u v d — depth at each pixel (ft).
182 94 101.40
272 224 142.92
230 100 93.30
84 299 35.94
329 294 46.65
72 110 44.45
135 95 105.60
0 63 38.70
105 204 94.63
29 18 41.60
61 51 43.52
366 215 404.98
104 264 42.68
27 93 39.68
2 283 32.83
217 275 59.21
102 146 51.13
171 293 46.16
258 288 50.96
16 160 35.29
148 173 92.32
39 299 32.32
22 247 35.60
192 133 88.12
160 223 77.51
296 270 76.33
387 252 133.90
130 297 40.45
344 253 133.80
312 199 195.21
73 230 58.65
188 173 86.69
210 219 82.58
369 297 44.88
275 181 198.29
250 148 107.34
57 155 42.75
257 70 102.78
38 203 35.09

+ + + + + + +

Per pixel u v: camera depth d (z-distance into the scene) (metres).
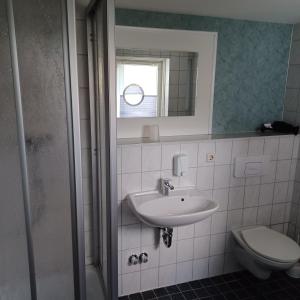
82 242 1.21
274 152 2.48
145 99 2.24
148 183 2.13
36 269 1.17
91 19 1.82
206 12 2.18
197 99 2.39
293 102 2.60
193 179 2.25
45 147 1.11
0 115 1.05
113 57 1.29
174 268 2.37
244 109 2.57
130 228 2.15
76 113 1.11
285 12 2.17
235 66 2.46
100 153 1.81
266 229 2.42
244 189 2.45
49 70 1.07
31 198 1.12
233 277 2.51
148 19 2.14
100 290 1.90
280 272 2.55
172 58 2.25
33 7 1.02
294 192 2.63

+ + + + + + +

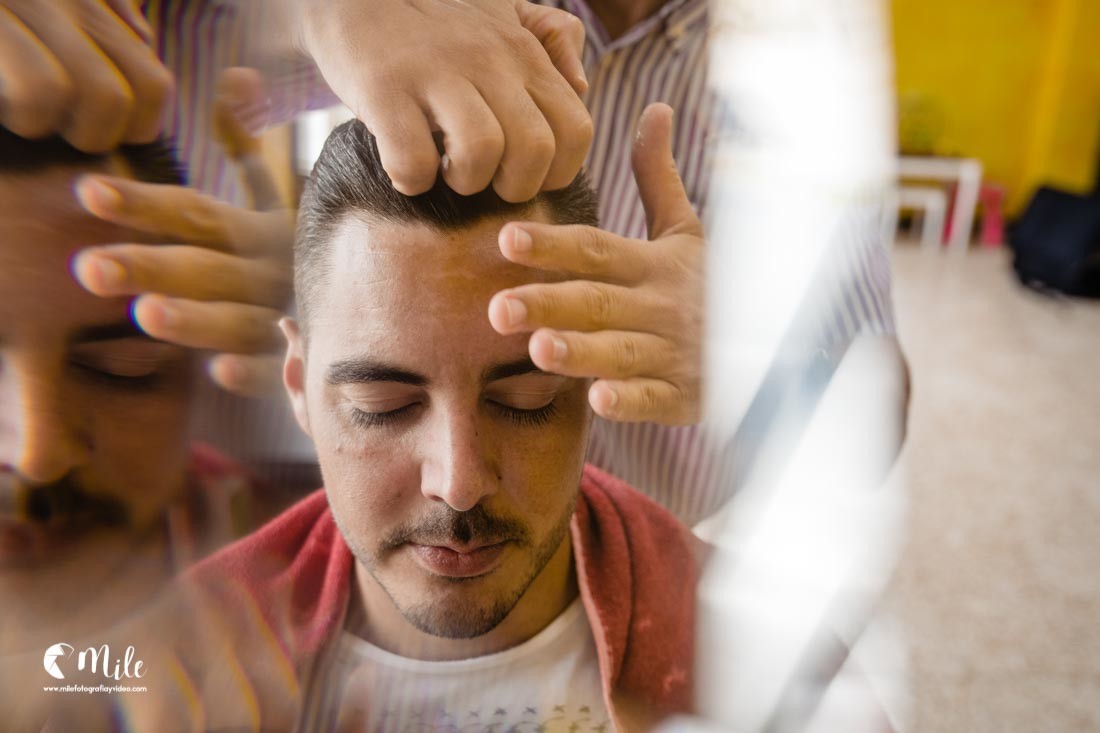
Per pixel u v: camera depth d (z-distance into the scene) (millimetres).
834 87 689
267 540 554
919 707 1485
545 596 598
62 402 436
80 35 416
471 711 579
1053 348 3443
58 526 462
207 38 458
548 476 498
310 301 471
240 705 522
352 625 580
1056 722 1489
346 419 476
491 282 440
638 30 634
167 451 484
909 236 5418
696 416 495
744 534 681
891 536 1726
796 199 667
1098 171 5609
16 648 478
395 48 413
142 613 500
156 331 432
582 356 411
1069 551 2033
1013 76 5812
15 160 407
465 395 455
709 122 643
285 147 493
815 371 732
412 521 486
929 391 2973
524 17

+ + + + + + +

» WORK ITEM:
Whenever a line of the data above holds the word "into", it counts once; report the total number of such lines and nothing more.

» SOLUTION FOR THIS EXERCISE:
2